→ TASK REQUIREMENTS: Check every line below for the word "public" and copy the ones that have it.

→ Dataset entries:
____________
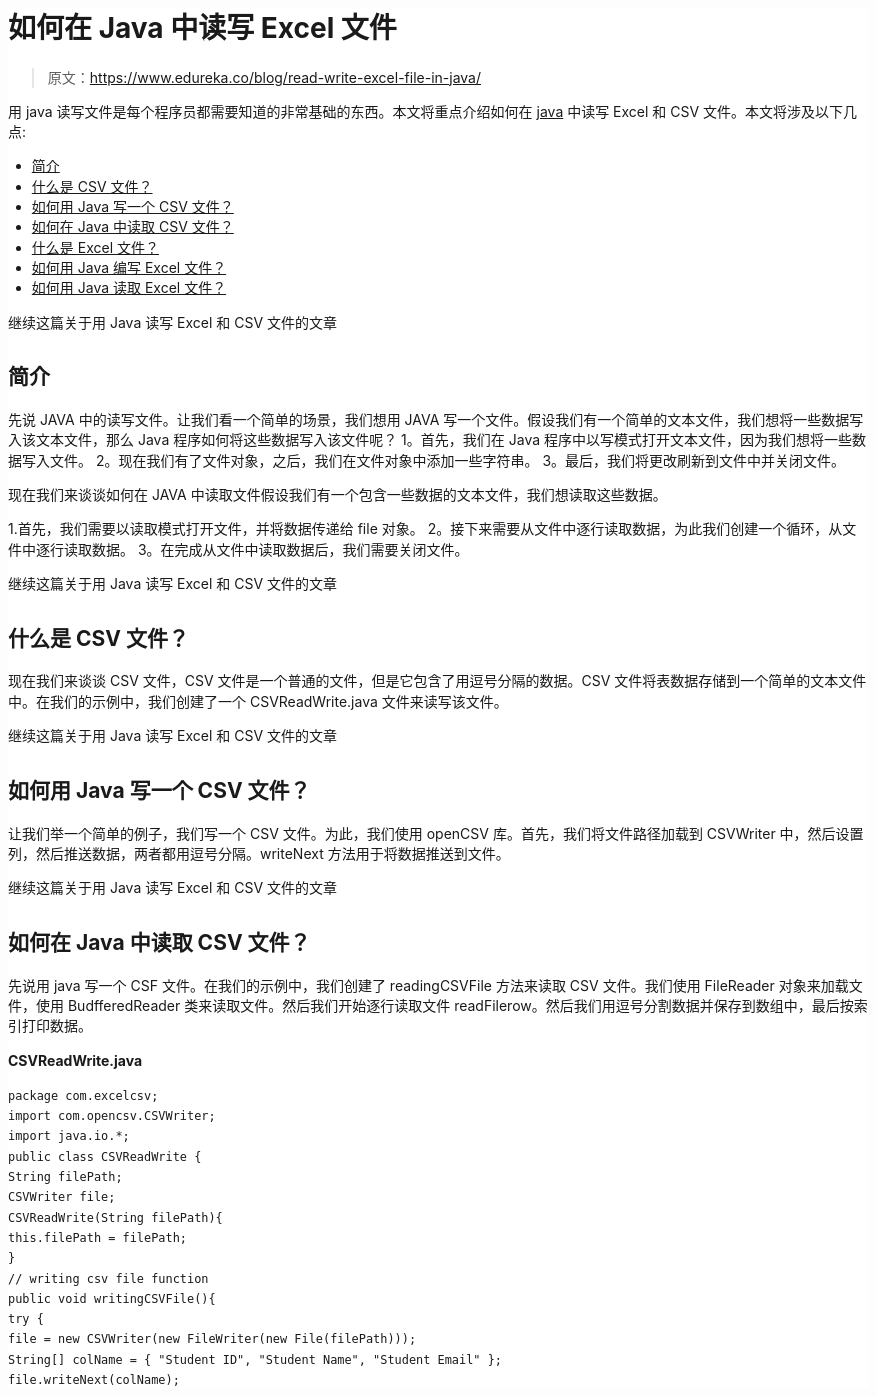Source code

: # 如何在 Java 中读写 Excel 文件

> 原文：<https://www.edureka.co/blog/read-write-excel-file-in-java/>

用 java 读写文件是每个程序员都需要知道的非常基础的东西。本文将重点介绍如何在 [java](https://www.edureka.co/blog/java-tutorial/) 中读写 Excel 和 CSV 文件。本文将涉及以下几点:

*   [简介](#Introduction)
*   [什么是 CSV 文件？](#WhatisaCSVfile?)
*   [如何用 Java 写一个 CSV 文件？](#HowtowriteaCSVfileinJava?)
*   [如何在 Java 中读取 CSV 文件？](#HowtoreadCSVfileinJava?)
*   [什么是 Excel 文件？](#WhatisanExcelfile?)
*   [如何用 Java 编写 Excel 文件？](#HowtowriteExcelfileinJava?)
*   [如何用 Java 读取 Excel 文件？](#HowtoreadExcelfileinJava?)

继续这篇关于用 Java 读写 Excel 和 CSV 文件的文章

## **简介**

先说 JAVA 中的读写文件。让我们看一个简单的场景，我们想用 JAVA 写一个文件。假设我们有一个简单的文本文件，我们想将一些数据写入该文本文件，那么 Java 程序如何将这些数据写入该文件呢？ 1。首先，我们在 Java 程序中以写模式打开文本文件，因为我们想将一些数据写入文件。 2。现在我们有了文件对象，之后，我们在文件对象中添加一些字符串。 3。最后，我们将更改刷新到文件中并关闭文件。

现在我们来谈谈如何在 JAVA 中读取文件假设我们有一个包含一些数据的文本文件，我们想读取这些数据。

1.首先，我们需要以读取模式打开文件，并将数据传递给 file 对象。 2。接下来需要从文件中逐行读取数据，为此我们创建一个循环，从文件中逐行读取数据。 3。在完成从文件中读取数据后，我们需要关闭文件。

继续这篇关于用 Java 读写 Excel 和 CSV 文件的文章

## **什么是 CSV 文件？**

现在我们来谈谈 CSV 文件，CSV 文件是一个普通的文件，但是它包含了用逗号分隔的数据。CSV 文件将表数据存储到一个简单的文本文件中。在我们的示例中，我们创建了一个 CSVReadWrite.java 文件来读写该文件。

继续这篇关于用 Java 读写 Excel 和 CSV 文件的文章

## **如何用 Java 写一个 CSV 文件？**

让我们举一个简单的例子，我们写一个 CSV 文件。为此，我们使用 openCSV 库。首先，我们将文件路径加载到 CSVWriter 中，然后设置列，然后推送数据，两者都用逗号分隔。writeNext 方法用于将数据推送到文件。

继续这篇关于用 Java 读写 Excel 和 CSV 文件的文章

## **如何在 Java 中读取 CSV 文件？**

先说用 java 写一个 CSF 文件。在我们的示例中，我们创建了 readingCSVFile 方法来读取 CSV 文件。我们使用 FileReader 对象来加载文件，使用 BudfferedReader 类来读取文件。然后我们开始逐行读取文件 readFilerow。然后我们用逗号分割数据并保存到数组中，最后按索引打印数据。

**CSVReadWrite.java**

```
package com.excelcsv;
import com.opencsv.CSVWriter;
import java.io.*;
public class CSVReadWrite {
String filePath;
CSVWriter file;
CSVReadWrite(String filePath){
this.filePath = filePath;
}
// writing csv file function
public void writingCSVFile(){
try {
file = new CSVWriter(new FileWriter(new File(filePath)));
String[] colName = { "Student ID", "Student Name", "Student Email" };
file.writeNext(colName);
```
____________
→ RESULT FOR THIS EXERCISE:
public class CSVReadWrite {
public void writingCSVFile(){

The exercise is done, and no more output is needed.